» SELECTED PASSAGE
------------------------------------

Saturday 31 May 2014

Day 314, Who am I in relationship with the word:" money." Part 3

I am continuing with the more self-forgivenesses in this blog related the blog of day 311

In the second part from that one blog, I finished at the following self-forgiveness statement:

" I forgive myself that I have accepted and allowed myself to project onto other people my own self-accepted beliefs/ideas/opinions about morality and ethics of treating me as if I don't have money myself to buy own thing, thus that I belief that the person is seeing me as being less fortunate then themselves, thus within this I forgive myself that I have accepted and allowed myself to treat other people because I belief within myself that they are less fortunate then me.

I forgive myself that I have accepted and allowed myself to create a personality within and as myself where I think/belief that I have to go somewhere where a fee is being charged, because I think/belief based on my upbringing that not giving any money is in reality abusing others and profiting from others."








Now with the next self-forgiveness statements:


I forgive myself that I have accepted and allowed myself to when I do not have money to stay inside the house and avoid coming in contact with other people, because I fear a point where I might be in a position of having to use money, when I don't have it can come up, and so to not go into the embarrassment of all that, I rather stay at home all by myself and avoid as much as possible people contacting me.

I forgive myself that I have accepted and allowed myself to when I don't have money to avoid answering phone calls, because I fear that the people calling, especially if they are family members and friends, that they might ask to see me or want to invite me to come when all of these are points that will cost money, because maybe at home I don't have much to go by and thus if they come to visit, I will not have something to give/offer them, like a drink or something. Thus within this I forgive myself that I have accepted and allowed myself to be ashamed of letting someone I know see my situation I am in that is financially not stable and good at all, thus I avoid the contact with all these people.

------------------------------------

» DATA SECTION
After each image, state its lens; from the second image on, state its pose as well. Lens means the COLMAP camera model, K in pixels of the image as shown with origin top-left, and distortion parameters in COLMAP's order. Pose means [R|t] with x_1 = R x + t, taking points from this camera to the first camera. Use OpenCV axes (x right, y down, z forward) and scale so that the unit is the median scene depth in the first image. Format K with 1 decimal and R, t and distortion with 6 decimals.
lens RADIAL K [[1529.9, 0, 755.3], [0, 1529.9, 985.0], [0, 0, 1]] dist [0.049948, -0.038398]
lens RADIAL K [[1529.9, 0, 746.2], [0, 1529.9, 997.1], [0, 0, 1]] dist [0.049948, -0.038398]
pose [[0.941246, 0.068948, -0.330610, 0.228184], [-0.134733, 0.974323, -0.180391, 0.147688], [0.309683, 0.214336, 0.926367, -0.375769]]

------------------------------------

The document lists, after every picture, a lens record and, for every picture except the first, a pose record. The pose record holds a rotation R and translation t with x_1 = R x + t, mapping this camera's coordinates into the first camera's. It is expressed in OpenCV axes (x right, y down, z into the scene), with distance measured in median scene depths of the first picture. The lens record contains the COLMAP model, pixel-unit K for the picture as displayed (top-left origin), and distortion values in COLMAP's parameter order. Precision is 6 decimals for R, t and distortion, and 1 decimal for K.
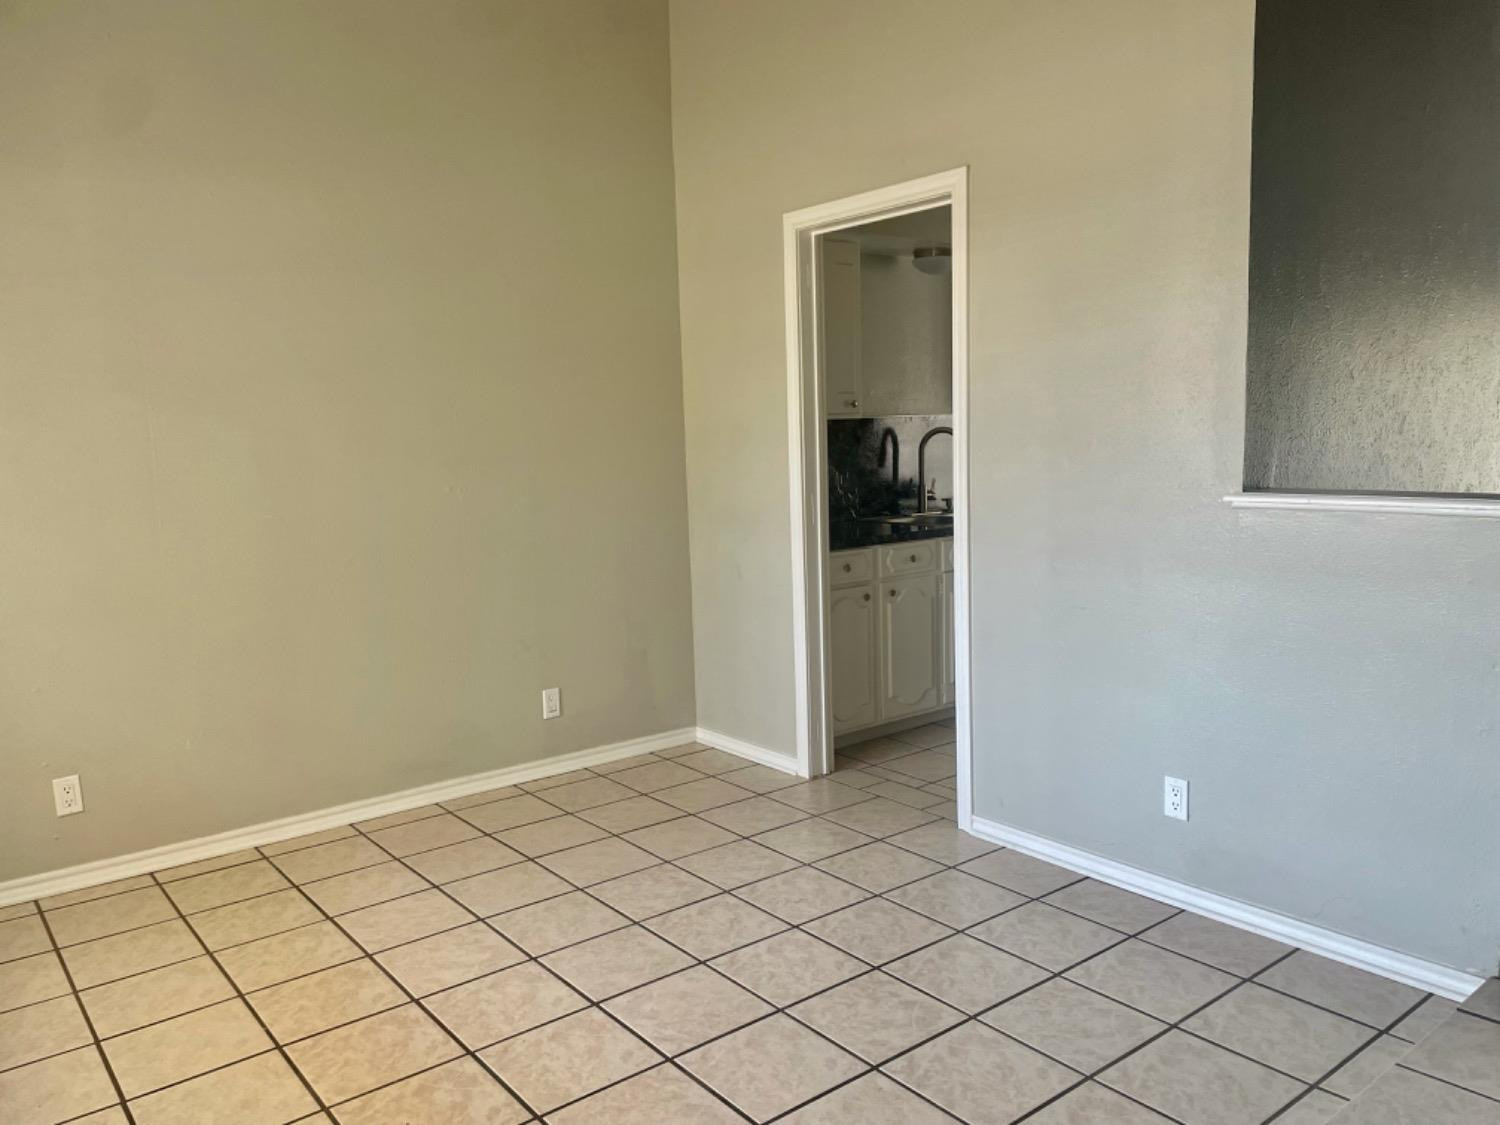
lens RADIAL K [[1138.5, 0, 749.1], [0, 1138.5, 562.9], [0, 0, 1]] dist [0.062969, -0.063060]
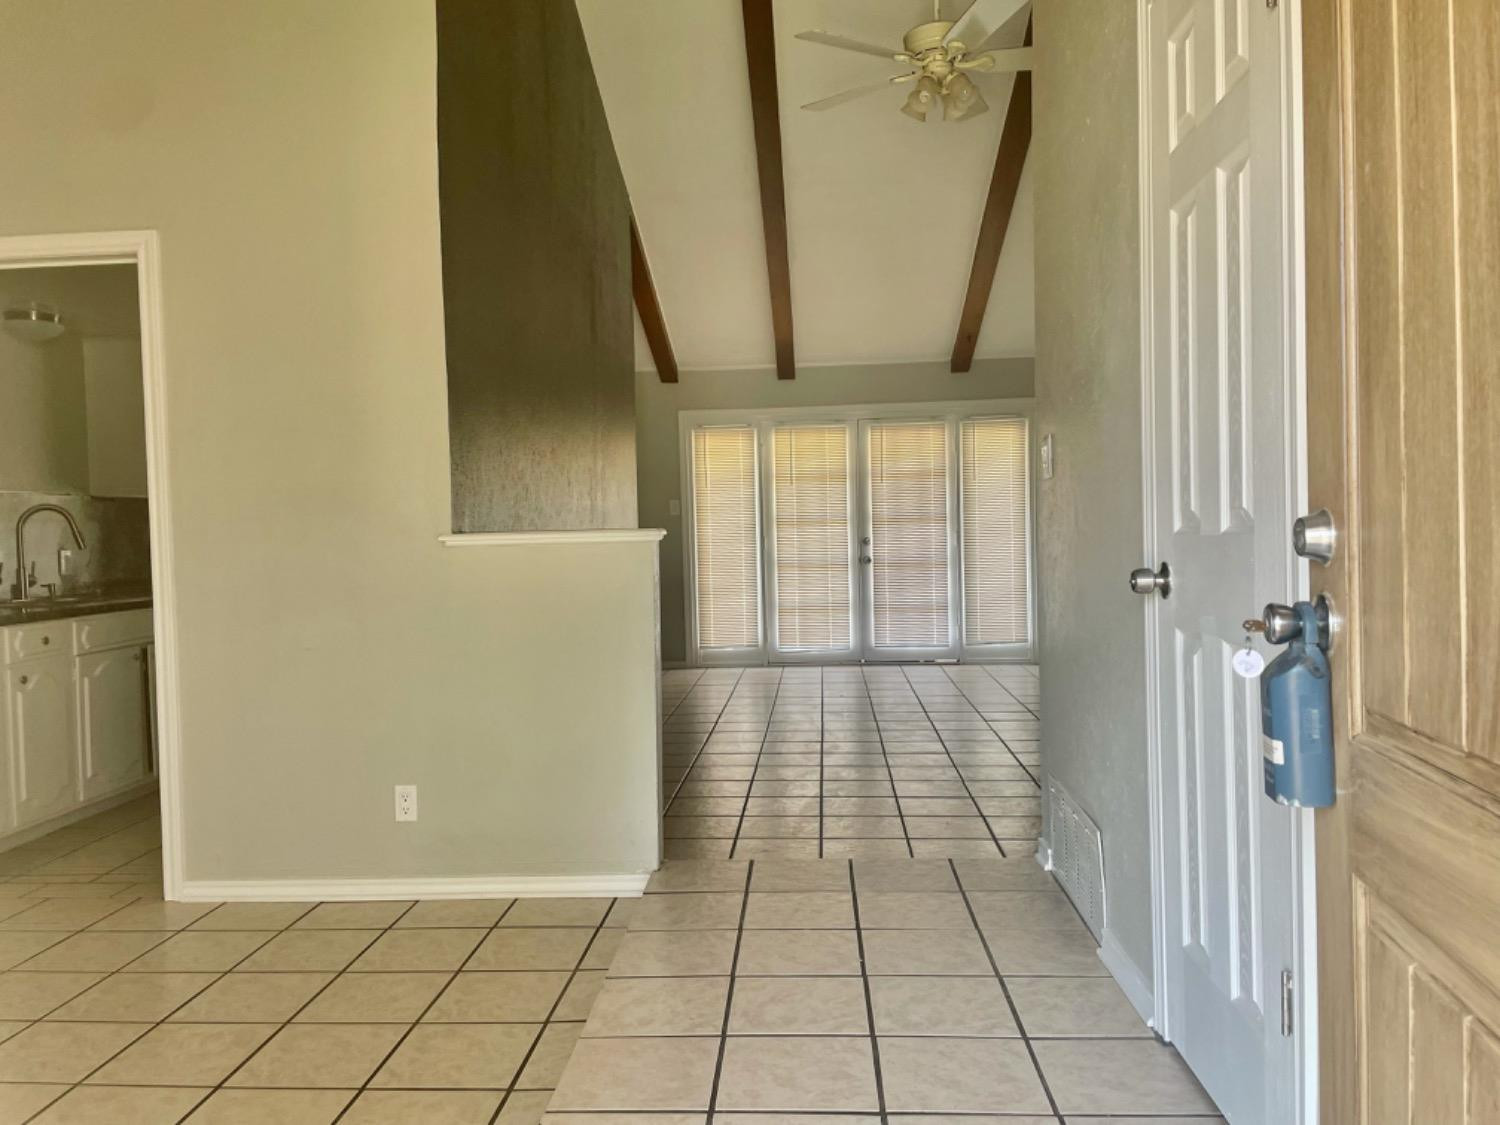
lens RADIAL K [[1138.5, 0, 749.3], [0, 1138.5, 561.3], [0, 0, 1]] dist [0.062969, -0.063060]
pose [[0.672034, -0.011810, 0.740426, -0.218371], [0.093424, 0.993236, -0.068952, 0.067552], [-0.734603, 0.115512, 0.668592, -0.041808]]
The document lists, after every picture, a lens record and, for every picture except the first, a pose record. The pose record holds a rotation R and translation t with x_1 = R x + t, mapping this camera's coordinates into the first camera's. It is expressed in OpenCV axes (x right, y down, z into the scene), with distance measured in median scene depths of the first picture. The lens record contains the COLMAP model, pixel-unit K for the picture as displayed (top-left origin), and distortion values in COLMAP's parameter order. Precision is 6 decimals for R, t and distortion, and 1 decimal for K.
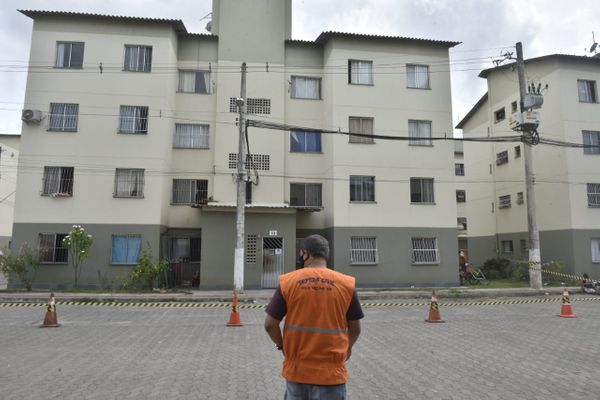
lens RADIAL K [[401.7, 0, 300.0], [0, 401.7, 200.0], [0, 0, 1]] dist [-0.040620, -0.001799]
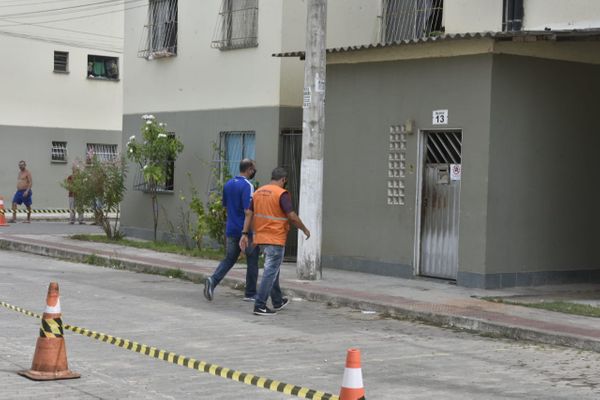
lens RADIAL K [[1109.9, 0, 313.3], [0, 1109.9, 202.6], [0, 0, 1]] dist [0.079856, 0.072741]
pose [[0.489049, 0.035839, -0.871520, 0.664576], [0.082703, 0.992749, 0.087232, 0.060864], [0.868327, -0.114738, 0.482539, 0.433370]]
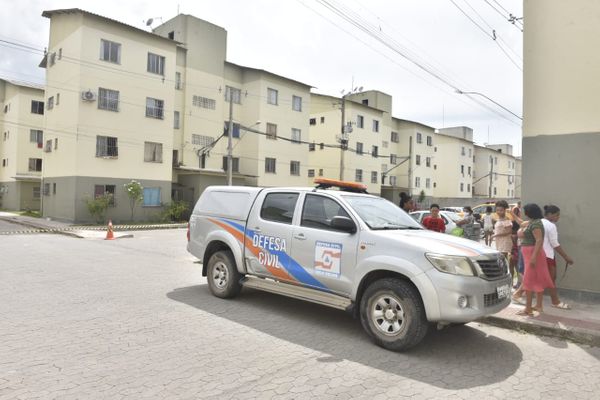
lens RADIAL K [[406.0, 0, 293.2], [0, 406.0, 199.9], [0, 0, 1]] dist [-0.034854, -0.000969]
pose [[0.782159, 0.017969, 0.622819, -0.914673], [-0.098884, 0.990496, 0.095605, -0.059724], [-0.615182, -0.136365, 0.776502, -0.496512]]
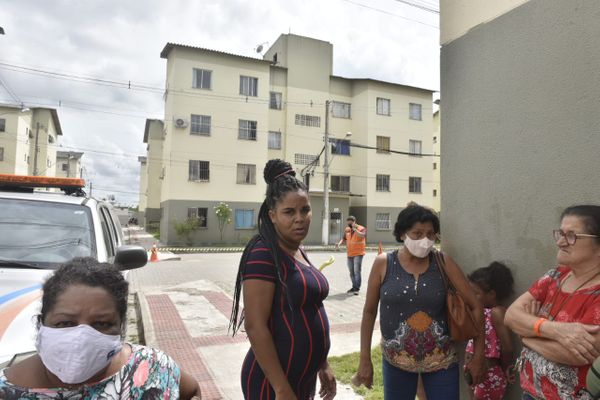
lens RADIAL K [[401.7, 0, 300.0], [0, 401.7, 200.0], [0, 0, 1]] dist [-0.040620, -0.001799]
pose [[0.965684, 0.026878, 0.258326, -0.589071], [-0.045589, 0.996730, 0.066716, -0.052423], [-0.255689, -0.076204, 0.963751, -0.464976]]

------------------------------------

» TASK
Please repeat the whole blog entry about money from above, word for word.

» EXERCISE ANSWER
Saturday 31 May 2014

Day 314, Who am I in relationship with the word:" money." Part 3

I am continuing with the more self-forgivenesses in this blog related the blog of day 311

In the second part from that one blog, I finished at the following self-forgiveness statement:

" I forgive myself that I have accepted and allowed myself to project onto other people my own self-accepted beliefs/ideas/opinions about morality and ethics of treating me as if I don't have money myself to buy own thing, thus that I belief that the person is seeing me as being less fortunate then themselves, thus within this I forgive myself that I have accepted and allowed myself to treat other people because I belief within myself that they are less fortunate then me.

I forgive myself that I have accepted and allowed myself to create a personality within and as myself where I think/belief that I have to go somewhere where a fee is being charged, because I think/belief based on my upbringing that not giving any money is in reality abusing others and profiting from others."








Now with the next self-forgiveness statements:


I forgive myself that I have accepted and allowed myself to when I do not have money to stay inside the house and avoid coming in contact with other people, because I fear a point where I might be in a position of having to use money, when I don't have it can come up, and so to not go into the embarrassment of all that, I rather stay at home all by myself and avoid as much as possible people contacting me.

I forgive myself that I have accepted and allowed myself to when I don't have money to avoid answering phone calls, because I fear that the people calling, especially if they are family members and friends, that they might ask to see me or want to invite me to come when all of these are points that will cost money, because maybe at home I don't have much to go by and thus if they come to visit, I will not have something to give/offer them, like a drink or something. Thus within this I forgive myself that I have accepted and allowed myself to be ashamed of letting someone I know see my situation I am in that is financially not stable and good at all, thus I avoid the contact with all these people.